“Barriers” by Gerarld Barrax, Sr.

Gerarld Barrax Sr. uses a phenomenal conceit in his poem “Barriers.” Barrax’s speaker in “Barriers” is telling a simple story of stepping outside one morning, and seeing a dead bird that a feral cat left on his front sidewalk. The speaker reveals that the cat stalks the woods behind their fences and “perches on a stump / that’s a throne among the weeds.” He writes it off and minimizes the bird’s death so he doesn’t have to think about it or have his pregnant wife see it. What Barrax is doing with this cat and its kill is setting up a metaphor where the cat is an individual who commits a hate crime, and the bird is the victim of that hate crime.

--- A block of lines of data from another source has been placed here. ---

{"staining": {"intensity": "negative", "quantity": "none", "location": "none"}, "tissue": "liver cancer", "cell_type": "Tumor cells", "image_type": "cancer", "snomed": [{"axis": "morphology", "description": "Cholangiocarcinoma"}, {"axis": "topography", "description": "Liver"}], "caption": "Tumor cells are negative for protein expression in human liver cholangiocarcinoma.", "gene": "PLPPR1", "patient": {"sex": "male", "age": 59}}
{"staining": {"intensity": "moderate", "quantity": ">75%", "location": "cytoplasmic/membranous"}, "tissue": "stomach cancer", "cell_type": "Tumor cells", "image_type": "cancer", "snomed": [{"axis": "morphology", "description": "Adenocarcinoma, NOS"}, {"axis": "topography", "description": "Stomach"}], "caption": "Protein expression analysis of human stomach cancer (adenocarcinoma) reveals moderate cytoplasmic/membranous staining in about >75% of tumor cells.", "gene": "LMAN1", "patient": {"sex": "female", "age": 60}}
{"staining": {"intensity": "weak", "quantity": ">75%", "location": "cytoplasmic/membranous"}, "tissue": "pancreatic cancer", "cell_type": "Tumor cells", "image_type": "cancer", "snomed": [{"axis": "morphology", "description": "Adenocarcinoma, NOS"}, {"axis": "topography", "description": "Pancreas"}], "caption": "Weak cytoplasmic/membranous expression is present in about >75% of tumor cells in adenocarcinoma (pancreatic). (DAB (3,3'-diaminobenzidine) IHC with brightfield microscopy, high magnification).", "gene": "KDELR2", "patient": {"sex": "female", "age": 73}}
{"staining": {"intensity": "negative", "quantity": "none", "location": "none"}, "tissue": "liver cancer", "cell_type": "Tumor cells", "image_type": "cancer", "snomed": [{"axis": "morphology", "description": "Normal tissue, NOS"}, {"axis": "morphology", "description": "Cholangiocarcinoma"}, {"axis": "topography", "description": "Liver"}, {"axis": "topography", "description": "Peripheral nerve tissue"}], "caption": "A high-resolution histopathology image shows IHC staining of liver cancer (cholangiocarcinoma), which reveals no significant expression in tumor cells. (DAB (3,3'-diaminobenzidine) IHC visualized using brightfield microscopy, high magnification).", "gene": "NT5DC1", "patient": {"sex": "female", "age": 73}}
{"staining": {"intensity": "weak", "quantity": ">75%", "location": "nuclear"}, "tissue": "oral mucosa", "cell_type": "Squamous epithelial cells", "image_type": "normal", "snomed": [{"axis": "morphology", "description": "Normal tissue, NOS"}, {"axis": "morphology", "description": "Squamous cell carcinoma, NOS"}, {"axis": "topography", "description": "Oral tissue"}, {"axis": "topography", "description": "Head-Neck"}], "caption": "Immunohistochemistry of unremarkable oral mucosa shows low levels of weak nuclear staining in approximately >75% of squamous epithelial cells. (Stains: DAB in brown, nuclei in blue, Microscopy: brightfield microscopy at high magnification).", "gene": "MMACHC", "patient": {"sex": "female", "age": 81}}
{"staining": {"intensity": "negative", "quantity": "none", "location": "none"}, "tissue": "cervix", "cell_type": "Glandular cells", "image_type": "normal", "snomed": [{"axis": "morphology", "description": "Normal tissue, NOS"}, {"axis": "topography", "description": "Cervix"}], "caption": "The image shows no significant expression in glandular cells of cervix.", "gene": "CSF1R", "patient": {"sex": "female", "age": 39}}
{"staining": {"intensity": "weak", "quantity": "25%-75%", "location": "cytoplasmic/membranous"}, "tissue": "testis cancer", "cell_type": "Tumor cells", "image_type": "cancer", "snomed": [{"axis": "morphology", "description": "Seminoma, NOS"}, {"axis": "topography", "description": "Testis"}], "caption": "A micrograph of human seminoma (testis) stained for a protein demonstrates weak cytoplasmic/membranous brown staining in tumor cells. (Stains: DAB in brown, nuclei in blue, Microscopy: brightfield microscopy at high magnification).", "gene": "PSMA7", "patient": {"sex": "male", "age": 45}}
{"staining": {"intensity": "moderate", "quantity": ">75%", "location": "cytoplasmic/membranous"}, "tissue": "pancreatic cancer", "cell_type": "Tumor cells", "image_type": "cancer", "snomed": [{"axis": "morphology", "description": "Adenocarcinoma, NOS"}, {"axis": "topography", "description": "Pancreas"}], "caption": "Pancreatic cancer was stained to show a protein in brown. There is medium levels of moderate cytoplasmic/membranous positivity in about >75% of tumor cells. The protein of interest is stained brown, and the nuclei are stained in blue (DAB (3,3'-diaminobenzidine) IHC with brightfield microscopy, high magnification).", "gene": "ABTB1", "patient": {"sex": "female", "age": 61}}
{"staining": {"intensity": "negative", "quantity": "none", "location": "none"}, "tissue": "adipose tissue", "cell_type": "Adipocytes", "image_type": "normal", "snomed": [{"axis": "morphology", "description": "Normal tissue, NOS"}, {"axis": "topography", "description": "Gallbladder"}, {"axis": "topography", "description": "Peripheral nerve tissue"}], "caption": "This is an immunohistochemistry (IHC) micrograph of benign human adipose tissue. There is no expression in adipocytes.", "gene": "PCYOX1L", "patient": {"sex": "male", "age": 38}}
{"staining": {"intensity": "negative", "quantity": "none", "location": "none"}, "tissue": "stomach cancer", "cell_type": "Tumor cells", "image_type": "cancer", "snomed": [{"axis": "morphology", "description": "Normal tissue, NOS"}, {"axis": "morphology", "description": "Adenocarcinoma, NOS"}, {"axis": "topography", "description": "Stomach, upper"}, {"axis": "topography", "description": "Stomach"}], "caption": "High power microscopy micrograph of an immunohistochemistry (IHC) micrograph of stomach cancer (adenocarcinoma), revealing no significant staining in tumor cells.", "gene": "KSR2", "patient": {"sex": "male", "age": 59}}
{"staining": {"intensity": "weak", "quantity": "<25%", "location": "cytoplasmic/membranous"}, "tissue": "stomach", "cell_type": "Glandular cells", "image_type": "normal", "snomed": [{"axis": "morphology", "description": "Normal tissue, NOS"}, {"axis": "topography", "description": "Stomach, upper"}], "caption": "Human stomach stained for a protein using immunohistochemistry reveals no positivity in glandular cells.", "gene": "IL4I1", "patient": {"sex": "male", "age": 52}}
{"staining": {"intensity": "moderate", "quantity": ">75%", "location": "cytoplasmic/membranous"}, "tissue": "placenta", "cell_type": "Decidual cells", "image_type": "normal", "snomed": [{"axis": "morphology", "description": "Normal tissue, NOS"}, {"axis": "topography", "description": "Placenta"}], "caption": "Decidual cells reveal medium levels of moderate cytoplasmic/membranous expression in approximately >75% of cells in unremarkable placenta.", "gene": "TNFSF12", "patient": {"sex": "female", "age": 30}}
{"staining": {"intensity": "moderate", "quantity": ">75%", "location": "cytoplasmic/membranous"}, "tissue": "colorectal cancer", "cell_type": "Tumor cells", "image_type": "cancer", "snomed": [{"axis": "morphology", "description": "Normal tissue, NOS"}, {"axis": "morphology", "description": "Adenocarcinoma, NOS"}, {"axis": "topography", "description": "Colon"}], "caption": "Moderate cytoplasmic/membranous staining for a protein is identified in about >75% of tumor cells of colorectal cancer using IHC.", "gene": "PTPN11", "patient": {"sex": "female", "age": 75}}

The first way Barrax elucidates this is by describing the cat as “black and white” and by creating the image of the bird as being “black and white wings.” Hate crimes and the issues that incite them are commonly boiled down to race—black versus white. What is interesting here is that both the cat and the bird are described as being black and white, not black or white. They aren’t one or the other, they’re both, which makes the root issue of the murder seem murky. The dead bird left on the sidewalk doesn’t translate as the literal corpse of the hate crime victim, but rather as the “proof at [his] feet,” perhaps in the form of a newspaper with that story as the front page headline. The speaker had been wondering if “[the cat] ever made a kill,” and when he finally sees that it has, he chooses to “sweep the thing into the grass.” The cat also “hunts the woods behind [their] house,” illustrating that this violence has come right up to the speaker’s back door, and yet he still chooses to ignore it.

He minimizes this very real death into a metaphoric cat and bird, hunter and hunted scenario, and then reduces it further to the bird being “a little chicken, like the kind [they] sometimes dress for dinner.” It’s ironic that Barrax has his speaker reduce this tragedy to such a common thing, when he also has the speaker express that he wants to “take [his] stand against the relativists who reduce moral questions to shades of gray.” He wants to fight back against the notion that the truth is relative to each individual’s perspective, but at the same time he turns his perspective in a direction that ignores the very issue he proclaims to stand up against. The metaphor of the cat and the bird that represents the murderer and the victim, and the reduction of those figures into that metaphor rebuilds the relativist ideals that the speaker is trying to deconstruct.